Secondly, the benefits these mechanisms unlock are often not those that were billed when the impact bond model was first dreamt up, which chiefly revolved around more preventative spend and a transfer of financial risk to the private sector. Those coming back to the impact bond conversation after some time may have been surprised to hear themes of collaboration and relationship-based working, flexibility at the frontline, and the creation of learning and feedback loops. Almost everyone agreed that these were positive and useful practices, and they were clearly present in the many impact bond case studies we heard – Educate Girls in India, Manchester Rough Sleeping, Sheffield Futures, West London Zone and more. 

Of course, it would be a mistake to argue that an impact bond is the only route to unlock these types of helpful practices. Several alternative approaches were discussed at the conference. One is to bring services back in-house and attempt to run them through a traditional centralised, pyramid-shaped hierarchy.
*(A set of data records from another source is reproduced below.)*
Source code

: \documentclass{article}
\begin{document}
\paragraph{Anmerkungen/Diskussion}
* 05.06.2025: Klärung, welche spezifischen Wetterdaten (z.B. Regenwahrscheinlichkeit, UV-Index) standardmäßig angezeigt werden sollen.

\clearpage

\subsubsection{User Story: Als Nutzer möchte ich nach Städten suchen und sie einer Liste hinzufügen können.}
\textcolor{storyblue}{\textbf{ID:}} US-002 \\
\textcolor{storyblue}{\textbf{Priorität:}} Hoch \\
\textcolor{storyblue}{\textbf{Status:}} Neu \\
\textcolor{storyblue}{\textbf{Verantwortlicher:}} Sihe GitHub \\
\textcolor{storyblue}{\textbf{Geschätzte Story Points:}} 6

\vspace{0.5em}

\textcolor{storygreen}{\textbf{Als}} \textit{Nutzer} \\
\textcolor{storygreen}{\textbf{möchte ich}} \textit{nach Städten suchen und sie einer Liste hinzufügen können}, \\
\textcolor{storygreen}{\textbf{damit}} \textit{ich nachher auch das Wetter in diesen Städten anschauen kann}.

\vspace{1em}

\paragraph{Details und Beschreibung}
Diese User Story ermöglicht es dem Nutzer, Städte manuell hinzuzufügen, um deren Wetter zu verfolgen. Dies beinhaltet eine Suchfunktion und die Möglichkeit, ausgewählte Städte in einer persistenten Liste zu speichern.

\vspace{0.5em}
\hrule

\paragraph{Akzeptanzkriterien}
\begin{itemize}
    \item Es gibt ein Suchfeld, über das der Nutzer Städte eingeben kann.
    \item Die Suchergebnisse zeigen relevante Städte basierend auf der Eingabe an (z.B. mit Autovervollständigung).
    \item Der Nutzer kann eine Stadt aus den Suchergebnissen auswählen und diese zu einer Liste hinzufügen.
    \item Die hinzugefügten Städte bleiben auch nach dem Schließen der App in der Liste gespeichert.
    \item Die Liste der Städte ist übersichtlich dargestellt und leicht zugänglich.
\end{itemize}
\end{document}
I suspect most reformers would consider this to be a nostalgic idea – though in the UK, it is the official policy position of the Labour Party opposition.

Another alternative approach is almost the exact inverse of this: push power downwards to front-line workers and citizens themselves, and trust the very people who are usually put at the bottom of the traditional hierarchy to work things out for themselves. While some people might deem this idea nostalgic too, it does seem to mesh with current social circumstances. Several speakers pointed out that countries across the world are facing a crisis of legitimacy in government and public institutions, and the greater involvement of communities (defined through shared places, beliefs or interests) might help to address it. Interestingly, some of the most active practitioners of this approach in the UK are Labour Party-run local governments. This is despite the idea’s most recent appearance in the national political discourse being in the mouth of a Conservative Prime Minister: David Cameron’s Big Society.

No doubt these ideas deserve more exploration – both intellectually and practically. They will fit more neatly in some national contexts than others. But if nothing else, the transformation of impact bonds into multiple different forms that diverge from the idealised original should serve as a warning against pinning our hopes on snake oil. There is no single approach that is going to address the manifest challenges of delivering excellent services to the public and addressing complex social issues. We know that shiny new ideas never survive first contact with reality. But that doesn’t make them useless: it starts a cycle of learning and evolution. There may be no perfect answers – but there is still a lot to try.